EXERCISE PROMPT: Could you set down exactly the lines of the data below, starting at the one that holds "A complex number$" and ending at the one that holds "The analytic plane in", both included, and only those?

Saved entries:
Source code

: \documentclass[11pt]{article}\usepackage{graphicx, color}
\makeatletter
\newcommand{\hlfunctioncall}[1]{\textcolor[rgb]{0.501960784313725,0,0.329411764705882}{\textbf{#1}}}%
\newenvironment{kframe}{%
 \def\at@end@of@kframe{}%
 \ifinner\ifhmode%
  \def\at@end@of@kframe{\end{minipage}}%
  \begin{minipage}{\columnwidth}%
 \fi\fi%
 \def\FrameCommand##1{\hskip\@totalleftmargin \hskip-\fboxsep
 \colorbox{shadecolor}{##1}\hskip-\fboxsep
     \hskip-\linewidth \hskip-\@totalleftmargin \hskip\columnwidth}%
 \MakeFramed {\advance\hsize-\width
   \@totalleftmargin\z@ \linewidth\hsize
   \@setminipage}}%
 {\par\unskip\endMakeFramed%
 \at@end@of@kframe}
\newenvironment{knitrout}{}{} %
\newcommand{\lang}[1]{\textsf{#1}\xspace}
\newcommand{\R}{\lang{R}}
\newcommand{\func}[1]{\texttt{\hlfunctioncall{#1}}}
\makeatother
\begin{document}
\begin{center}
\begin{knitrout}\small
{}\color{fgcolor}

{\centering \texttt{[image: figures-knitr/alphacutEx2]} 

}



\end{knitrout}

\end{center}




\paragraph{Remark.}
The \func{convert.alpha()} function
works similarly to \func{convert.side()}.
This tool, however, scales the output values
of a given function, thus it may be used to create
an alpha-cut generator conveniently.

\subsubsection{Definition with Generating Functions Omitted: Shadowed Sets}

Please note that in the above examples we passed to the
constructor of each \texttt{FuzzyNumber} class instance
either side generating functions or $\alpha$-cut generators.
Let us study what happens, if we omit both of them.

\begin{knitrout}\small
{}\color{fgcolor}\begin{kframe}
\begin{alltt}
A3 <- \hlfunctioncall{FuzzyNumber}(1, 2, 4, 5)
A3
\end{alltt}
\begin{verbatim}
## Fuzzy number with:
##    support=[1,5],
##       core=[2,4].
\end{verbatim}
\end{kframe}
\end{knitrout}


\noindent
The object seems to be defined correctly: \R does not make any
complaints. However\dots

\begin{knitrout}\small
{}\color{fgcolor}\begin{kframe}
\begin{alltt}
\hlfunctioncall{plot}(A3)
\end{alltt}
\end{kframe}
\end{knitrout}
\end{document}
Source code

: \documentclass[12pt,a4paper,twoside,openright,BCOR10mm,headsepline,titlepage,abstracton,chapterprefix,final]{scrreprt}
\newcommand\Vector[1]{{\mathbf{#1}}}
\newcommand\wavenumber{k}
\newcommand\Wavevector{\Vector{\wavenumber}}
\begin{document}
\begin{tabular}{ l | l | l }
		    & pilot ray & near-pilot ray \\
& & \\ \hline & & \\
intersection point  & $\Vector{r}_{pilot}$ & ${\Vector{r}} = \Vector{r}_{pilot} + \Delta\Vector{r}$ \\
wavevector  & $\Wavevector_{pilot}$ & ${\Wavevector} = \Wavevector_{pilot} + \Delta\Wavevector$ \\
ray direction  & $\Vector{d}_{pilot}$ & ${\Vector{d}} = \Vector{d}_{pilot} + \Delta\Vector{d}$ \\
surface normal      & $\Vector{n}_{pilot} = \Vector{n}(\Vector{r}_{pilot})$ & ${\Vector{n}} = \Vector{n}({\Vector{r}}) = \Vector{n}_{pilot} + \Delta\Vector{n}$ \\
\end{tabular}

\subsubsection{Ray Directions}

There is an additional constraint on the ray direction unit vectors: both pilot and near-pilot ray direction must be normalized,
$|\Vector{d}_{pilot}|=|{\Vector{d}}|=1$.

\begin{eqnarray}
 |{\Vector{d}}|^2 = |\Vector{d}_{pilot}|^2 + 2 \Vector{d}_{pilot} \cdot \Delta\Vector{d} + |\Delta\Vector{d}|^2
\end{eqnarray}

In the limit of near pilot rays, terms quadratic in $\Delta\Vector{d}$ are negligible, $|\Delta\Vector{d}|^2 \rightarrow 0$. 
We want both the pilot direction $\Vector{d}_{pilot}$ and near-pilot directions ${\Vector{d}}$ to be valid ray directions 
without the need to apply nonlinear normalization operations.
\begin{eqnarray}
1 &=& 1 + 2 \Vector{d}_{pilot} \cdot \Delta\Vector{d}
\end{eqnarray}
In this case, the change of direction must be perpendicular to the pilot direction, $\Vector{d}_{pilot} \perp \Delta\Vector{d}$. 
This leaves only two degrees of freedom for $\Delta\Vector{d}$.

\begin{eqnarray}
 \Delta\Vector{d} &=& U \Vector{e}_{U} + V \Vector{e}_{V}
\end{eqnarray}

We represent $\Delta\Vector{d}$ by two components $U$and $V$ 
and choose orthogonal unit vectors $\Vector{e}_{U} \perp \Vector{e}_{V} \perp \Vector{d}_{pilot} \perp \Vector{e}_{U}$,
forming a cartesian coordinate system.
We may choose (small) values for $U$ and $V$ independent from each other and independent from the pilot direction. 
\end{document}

---

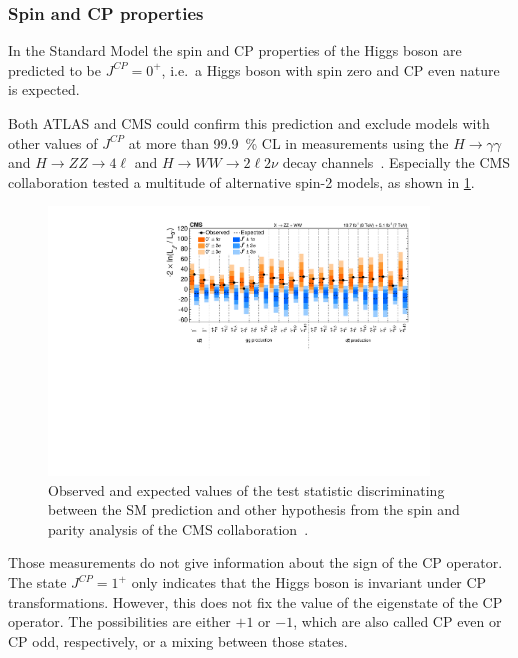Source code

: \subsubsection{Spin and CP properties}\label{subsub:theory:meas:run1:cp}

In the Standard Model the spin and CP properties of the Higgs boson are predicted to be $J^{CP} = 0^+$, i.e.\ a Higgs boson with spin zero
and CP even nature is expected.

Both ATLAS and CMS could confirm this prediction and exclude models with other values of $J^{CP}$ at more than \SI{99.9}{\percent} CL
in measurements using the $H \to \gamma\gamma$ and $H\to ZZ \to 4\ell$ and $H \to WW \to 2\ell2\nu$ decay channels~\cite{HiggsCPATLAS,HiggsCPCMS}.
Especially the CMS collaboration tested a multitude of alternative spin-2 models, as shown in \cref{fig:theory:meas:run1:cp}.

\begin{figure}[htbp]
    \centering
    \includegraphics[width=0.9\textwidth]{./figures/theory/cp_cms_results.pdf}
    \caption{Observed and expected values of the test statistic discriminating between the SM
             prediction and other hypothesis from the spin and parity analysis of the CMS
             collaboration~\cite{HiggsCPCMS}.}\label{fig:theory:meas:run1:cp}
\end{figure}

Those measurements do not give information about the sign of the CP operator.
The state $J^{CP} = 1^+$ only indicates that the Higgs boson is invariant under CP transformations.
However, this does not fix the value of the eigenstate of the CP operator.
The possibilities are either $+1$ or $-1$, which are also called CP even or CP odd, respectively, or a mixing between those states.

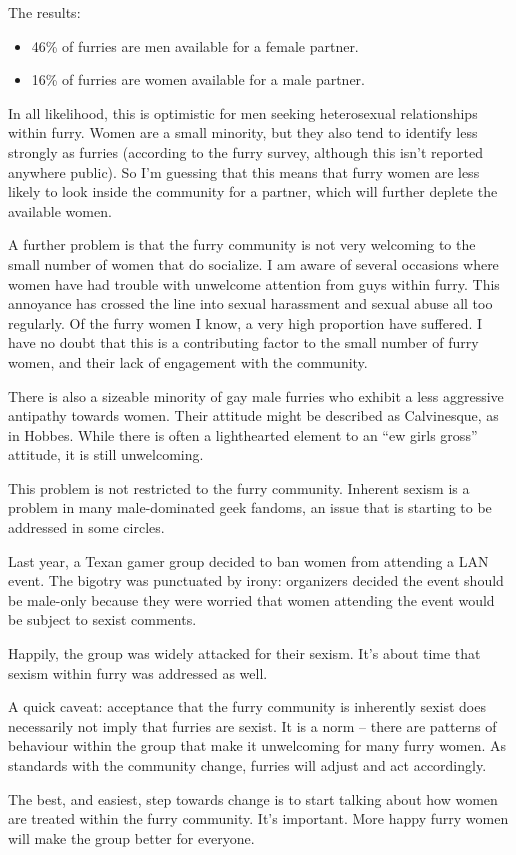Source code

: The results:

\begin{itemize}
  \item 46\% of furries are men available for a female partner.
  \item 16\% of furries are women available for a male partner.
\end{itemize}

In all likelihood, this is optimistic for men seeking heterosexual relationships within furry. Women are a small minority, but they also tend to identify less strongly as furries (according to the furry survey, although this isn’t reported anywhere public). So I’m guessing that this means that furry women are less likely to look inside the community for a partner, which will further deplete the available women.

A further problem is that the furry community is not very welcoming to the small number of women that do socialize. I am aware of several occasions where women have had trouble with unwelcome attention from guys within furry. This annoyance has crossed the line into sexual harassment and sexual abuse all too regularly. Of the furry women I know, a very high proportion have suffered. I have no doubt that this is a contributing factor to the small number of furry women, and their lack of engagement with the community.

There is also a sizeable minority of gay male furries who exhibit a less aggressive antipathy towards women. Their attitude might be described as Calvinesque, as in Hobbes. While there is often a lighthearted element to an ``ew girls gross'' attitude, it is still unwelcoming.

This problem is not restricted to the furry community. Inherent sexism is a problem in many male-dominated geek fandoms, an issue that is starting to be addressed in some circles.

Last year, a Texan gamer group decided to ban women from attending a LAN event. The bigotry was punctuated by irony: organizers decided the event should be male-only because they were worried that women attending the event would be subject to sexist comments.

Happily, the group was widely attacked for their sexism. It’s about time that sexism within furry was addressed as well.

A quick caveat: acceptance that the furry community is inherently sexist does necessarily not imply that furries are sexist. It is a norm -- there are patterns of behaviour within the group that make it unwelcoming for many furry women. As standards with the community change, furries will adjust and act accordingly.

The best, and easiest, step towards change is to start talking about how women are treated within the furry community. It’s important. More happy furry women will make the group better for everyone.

---

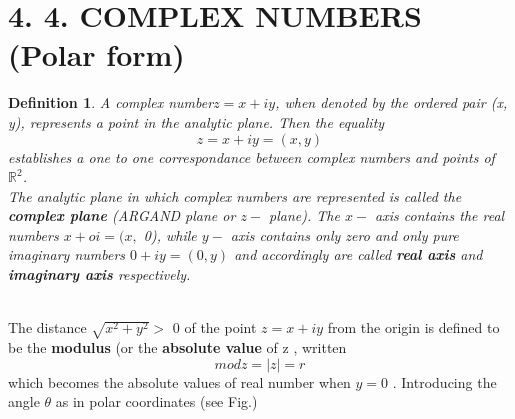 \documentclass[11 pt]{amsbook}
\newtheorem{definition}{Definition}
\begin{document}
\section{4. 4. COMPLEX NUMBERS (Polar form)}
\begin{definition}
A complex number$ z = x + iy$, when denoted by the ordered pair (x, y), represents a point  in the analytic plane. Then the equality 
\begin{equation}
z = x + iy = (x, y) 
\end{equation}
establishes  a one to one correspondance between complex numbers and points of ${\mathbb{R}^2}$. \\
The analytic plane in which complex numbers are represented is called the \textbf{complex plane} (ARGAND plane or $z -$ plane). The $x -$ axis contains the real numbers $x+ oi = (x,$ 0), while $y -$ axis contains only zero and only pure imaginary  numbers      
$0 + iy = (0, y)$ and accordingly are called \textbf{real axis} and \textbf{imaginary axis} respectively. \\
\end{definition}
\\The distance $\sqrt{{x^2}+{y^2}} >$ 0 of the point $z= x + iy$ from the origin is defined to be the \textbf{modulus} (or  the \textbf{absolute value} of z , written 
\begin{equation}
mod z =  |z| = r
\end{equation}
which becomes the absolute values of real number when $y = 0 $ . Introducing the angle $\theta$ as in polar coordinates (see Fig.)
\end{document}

OUTPUT OF THE EXERCISE:
A complex number$ z = x + iy$, when denoted by the ordered pair (x, y), represents a point  in the analytic plane. Then the equality 
\begin{equation}
z = x + iy = (x, y) 
\end{equation}
establishes  a one to one correspondance between complex numbers and points of ${\mathbb{R}^2}$. \\
The analytic plane in which complex numbers are represented is called the \textbf{complex plane} (ARGAND plane or $z -$ plane). The $x -$ axis contains the real numbers $x+ oi = (x,$ 0), while $y -$ axis contains only zero and only pure imaginary  numbers      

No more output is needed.